What I do not expect to hear is absolute denial of responsibility for any of the busted policy that we see presently in place in relation to border protection.

In 2008 a good policy that provided good, solid border protection, prevented people smugglers from plying their evil trade and prevented people from risking their lives at sea in leaky boats was absolutely trashed, with great confidence and satisfaction, by our present Prime Minister. She claimed, gloriously, to have succeeded in one of her great desires: to remove that policy. When as a result the great influx of boats started, we were told by the then Prime Minister that this was because of increased push factors and had nothing to do with the policy change. We were told that it was due to circumstances in war zones. No-one at the time would accept the fact that it was to do with the renewed pull factor—the 'come on down' signs exhibited on the beaches of northern Australia—because the policy had been changed.

Today, all I have heard is denial, denial that it is the fault of any member of the government that the policy was changed and denial of the fact that this solution was proposed by the opposition time and time again. Even if a member of the government were to say for a moment that the policy reversal was enacted to appease and capture the Greens vote, I would accept that as a partial apology for policy reversal. But we get denial and nothing but denial from this government; it is everyone else's fault and they are not to blame. We the opposition are expected to carry the responsibility. Rusted-on Labor voters in the seat of Durack say to me, 'Mr Haase, why haven't you got rid of that lazy useless government that keeps on bringing in policies that cannot provide border protection for this nation?' Am I now to assume responsibility for the policies of the government? Is this how crazy this government's policies have become? Am I as a member of the opposition suddenly expected to be apologetic for government policy? I really do not get it.
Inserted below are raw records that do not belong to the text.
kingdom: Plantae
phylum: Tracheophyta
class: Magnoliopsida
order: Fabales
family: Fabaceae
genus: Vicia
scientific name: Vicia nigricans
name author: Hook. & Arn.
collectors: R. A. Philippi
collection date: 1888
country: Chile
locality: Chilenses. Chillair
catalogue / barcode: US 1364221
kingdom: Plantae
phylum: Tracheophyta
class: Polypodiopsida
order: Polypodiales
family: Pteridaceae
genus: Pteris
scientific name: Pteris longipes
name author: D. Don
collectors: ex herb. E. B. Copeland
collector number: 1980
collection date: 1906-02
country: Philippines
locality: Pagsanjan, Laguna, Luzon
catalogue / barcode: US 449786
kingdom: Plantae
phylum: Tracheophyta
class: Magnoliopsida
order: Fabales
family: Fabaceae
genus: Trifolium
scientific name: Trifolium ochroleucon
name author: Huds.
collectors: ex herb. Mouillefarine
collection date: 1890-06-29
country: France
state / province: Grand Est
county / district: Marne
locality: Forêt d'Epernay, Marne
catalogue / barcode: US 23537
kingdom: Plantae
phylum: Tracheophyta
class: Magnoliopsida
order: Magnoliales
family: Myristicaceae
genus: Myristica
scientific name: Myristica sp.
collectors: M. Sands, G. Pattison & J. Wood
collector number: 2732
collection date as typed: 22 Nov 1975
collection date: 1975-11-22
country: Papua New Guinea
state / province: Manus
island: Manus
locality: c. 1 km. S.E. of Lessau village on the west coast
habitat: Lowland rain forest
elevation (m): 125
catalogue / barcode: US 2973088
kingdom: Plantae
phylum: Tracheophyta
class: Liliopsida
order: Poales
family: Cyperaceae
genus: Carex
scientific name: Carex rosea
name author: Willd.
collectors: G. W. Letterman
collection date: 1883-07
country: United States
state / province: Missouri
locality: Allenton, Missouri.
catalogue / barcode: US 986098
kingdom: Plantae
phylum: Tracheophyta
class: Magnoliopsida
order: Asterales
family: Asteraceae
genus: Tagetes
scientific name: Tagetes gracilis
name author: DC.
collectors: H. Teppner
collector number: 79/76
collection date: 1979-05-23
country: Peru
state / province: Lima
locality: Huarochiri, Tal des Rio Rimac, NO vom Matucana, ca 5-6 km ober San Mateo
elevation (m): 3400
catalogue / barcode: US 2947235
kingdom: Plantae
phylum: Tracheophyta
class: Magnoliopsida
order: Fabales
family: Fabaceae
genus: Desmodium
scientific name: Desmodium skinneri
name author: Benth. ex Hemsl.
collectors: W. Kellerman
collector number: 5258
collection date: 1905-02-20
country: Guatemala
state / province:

I am not prepared to stand silent while we have a government continually denying that the true fault for this great tragedy, this great loss of life and the arrival of so many people at great expense to Australian taxpayers lies with the government. It is the fault primarily of the existing Prime Minister. An apology to the nation would be well deserved and much appreciated. A reduction in the cost to the Australian taxpayer would be greatly deserved and much appreciated.

The plan that has been adopted today, because of the good work that was done by Mr Houston and his group, is to be commended. But it is nothing new. It defies belief that this government says, as though it were a bolt from the blue, that it has this wonderful idea of starting overseas processing in Nauru. How can we see so many supposedly intelligent people stand up with hand on heart and say, 'This is a great realisation handed down by a very courageous group, and now we will adopt the policy,' as though it were new? It is a policy that in the main was trashed four years ago by this very government. Since then it has blamed everyone else for the failure of that policy change. Now, when it sees a light, it says that that light came from a source other than the recommendations of this opposition. It came from us as a recommendation because we knew it worked. We put it in place, and we reduced the steady flow of boats and illegal arrivals to just three in a period of 2½ to three years. You could reasonably declare that the flow of illegal boat arrivals had been stopped and would have been stopped permanently. The changes made by this government at the behest of this Prime Minister took a fixed solution and turned it into a problem, a problem that cost the Australian taxpayer billions of dollars.

There is nothing new to add to this debate. It has all been said before. I have taken up enough of the time of this House. Other speakers wish to comment on the Migration Legislation Amendment (Offshore Processing and Other Measures) Bill 2011 before the debate is shut down by the government. I thank the House for its time.